When the screen is on and the OS working, it’s easy to tolerate Alcatel One Touch’s inoffensive Android skin, built on OS 4.2.2. Aside from a few garish icon choices, there is little to be amazed at, or surprised by; there is a useful four-app shortcut system on the lock screen that takes you to either the phone dialler, messaging app, camera, or straight into the home screen. Many of the interface specifics seem to have been cribbed directly from a second-hand idea of Samsung’s TouchWIZ, but this was an accusation I levelled at LG with the G2, a company with absolutely no reason to be copying its Korean counterpart. And I’ll give AOT bonus points for not bothering with its own keyboard; Swype is pre-installed on the Idol X, a decision that many other manufacturers should copy.
I’ll also go easy on the fact that the Idol X takes decent photos from its 13MP camera, and performance should suffice for the average user. It by no means comes close to the equivalent quality of the Samsung Galaxy S4 or LG G2, both of which have sensors of similar megapixel counts, but there are some bright spots to be found. Colours, though muted, are relatively accurate, and the software is quickly able to adjust the exposure and contrast to suit a particular scene. It’s in the details, literally, that the Idol X’s camera performance falls apart: there’s a ton of distortion and grain in each shot, and the shutter is relatively slow compared to its competitors.
Battery life from the non-removable 2,000 mAh cell was also relatively good, too, but this comes at a price, that we’ll talk about in the next section. I was able to get a decent amount of uptime from the Idol X, though pushing the smartphone is more difficult than one with a more modern processor.
What Needs Work
Where to start? On paper, the “1.5Ghz quad-core processor” sounds quite impressive, since most modern devices have a similar spec sheet. But digging deeper finds that processor to be the MediaTek MT6589+, a now-ancient system on a chip running four Cortex-A7 cores. Even worse is the Imagination Tech PowerVR SGX544 graphics chip, which was long in the tooth two years ago.
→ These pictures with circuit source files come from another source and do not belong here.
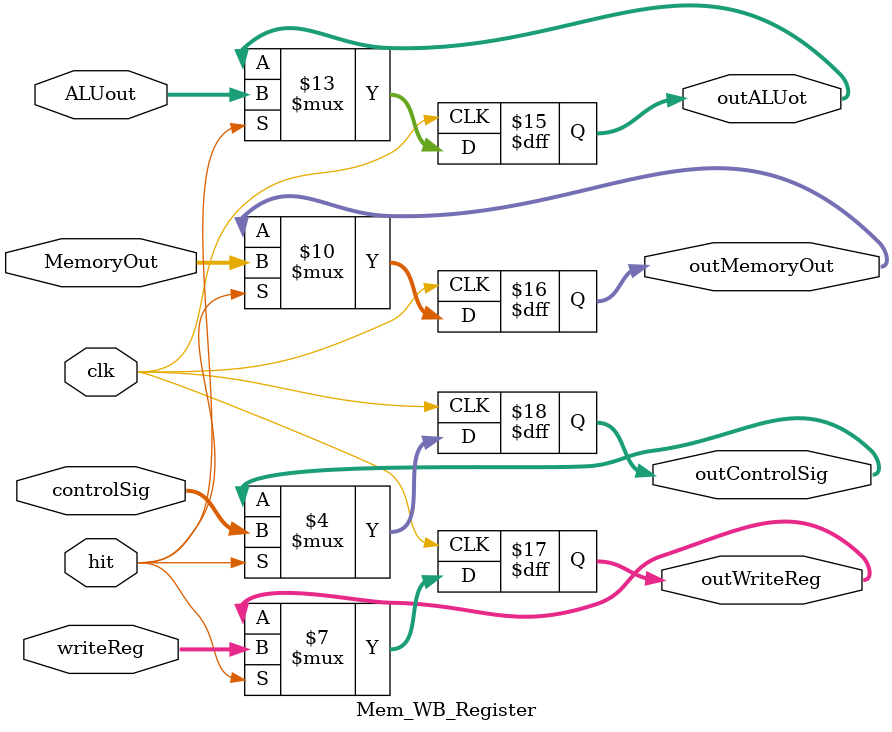
<source format=v>
`timescale 1ns / 1ps


module Mem_WB_Register(
		input [31:0]ALUout, MemoryOut,
		input [4:0]writeReg,
		input [1:0]controlSig,
		input clk, hit,
		
		output reg [31:0] outALUot, outMemoryOut,
		output reg [4:0] outWriteReg,
		output reg [1:0] outControlSig
    );

	always @(negedge clk) 
		begin
			if(hit == 1) 
				begin
					outALUot = ALUout;
					outMemoryOut = MemoryOut;
					outWriteReg = writeReg;
					outControlSig = controlSig;
				end		
		end

endmodule

</source>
In benchmarks that are merely CPU-intensive, the Idol X fares alright; in GPU-heavy benchmarks, like the all-rounder AnTuTu suite, the Idol X’s chipset really shows its age. It’s not only in benchmarks, either, that the Idol X struggles: this $250 device feels sluggish all over. Whether it’s navigating through the home screens or loading apps or watching movies, the device constantly feels like it’s on the verge of depleting its virtual breath. It looks pretty, but it’s all for naught when you actually want to use it.
The other main issue for Canadian audiences is that the Idol X lacks any sort of LTE connectivity; it does support DC-HSPA+ on Bell’s network (where available), but the majority of Canadians will be stuck with 21Mbps HSPA+. I averaged 3-5Mbps down and 0.5-2Mbps up depending on the time of day and location — fine, but nothing to be laud these days. The device also lacks 5Ghz WiFi and comes standard with a chintzy 8GB of storage.
This isn’t going to be one of those times where I end with, “…but the good parts make up for the bad.” The AOT Idol X is a nice-looking phone that provides a decent screen and an inoffensive Android skin. But its processing capabilities are appalling, which would be fine if it didn’t bring down the rest of the experience. Using the Idol X is like running with boulders strapped to your legs, so unless you’re on a strict budget, avoid it. Bell sells the Nexus 5, a far superior device, for the same price, $0, on a 2-year term, and it’s only $100 more when purchased off-contract at Google Play.
Alcatel One Touch likely saw the tepid response the Idol X would receive, as it’s already followed it up with the Idol X+, the same device with a much faster processor. That speaks volumes.
The Alcatel One Touch Idol X is available at Bell for $0 on a 2-year term and $250 outright.